Once the Court as a whole decides a case, one justice will be assigned to write the majority opinion. An opinion is a legal document stating the reasons for a judicial decision. It often begins by laying out the facts of the case. Then it explains the legal issues involved, including past precedents, and the reasoning behind the Court’s decision. The chief justice writes this opinion if he or she sided with the majority. If not, the most senior justice in the majority camp writes the opinion.

Justices who disagree with the majority opinion may choose to write a dissenting opinion. In it, they layout their reasons for disagreeing with the majority. Some justices who sided with the majority, but for different reasons than stated in the majority opinion, may write a concurring opinion. In it, they explain how their reasoning differs from the majority’s. Because few decisions are unanimous, these additional opinions of ten accompany a majority opinion.

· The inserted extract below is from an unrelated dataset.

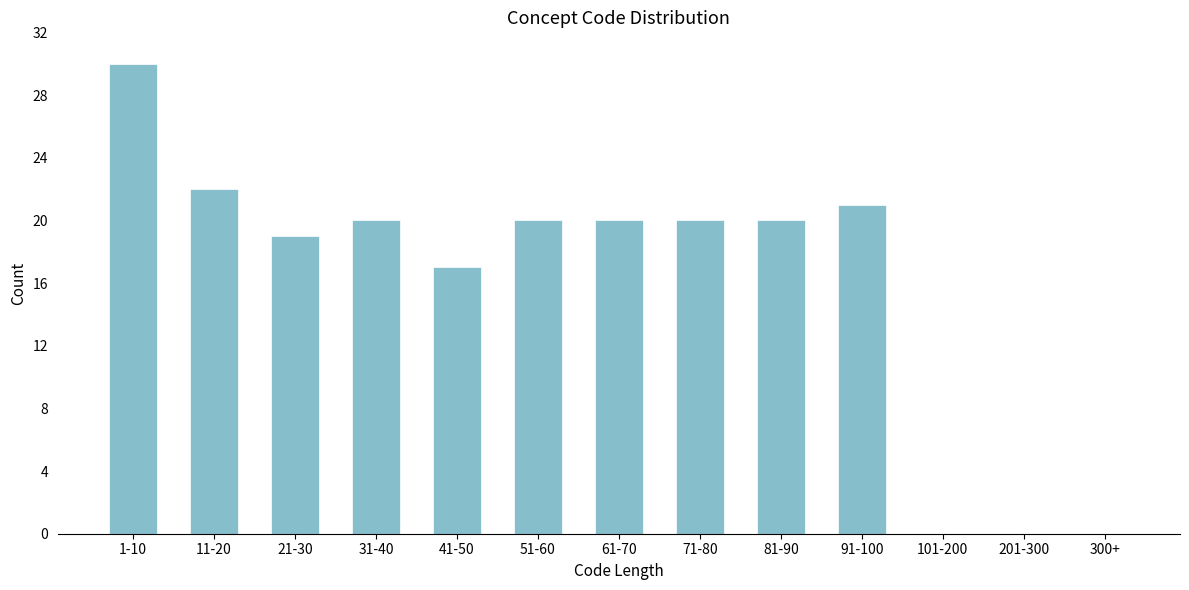

Reading right to left, transcribe all the data shown in this chart.

300+=0	201-300=0	101-200=0	91-100=21	81-90=20	71-80=20	61-70=20	51-60=20	41-50=17	31-40=20	21-30=19	11-20=22	1-10=30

Judicial Activism Versus Judicial Restraint

The most controversial cases decided by the Supreme Court are often those that involve judicial review. More than two centuries after the Court assumed this power, Americans are still divided about its proper use. On one side are supporters of judicial activism, and on the other are advocates of judicial restraint.

Judicial activism is based on the belief that the Court has both the right and the obligation to use its power of judicial review to overturn bad precedents and promote socially desirable goals. Liberals tend to be more supportive of judicial activism than are conservatives. They look to the Court to defend the rights of women and minorities, for example, when legislatures fail to act.

Advocates of judicial restraint hold that judicial review should be used sparingly, especially in dealing with controversial issues. Conservatives tend to be more supportive of judicial restraint than are liberals. In their view, elected representatives, not un elected judges, should make policy decisions on such issues as abortion rights and gay marriage.

Recent appointments to the Supreme Court have been more inclined toward judicial restraint than to activism. During Senate Judiciary Committee hearings on his nomination to the Supreme Court, John Roberts described his view of a judge’s role:

Judges are like umpires. Umpires don ’t make the rules, they apply them. The role of an umpire and a judge is critical. They make sure everybody plays by the rules. But it is a limited role. Nobody ever went to a ballgame to see the umpire.
– John Roberts, 2005

Summary

The U.S. judicial system has evolved over more than two centuries to meet the needs of a changing society. Today’s federal and state courts not only resolve conflicts, but also shape public policy through the judicial review process.

Dual court system The United States has two separate but related court systems: one federal and one state. The two systems maintain exclusive jurisdiction in some areas but overlap when cases involve both state and federal laws.

State judicial systems Each state has its own hierarchy of courts. Trial courts of limited and general jurisdiction handle most cases. Intermediate appeals courts and state courts of last resort review cases appealed from the lower courts.

Federal judicial system Most cases involving federal law and the Constitution are tried in U.S. district courts. Decisions made there can be appealed to higher courts, including the Supreme Court. The federal judicial system also includes special courts with very specific jurisdictions.

State and federal judges Many state judges are elected or appointed by the governor or legislature. In states using merit selection, judges are appointed and then confirmed by voters in a retention election. Federal judges are appointed by the president and confirmed by the Senate.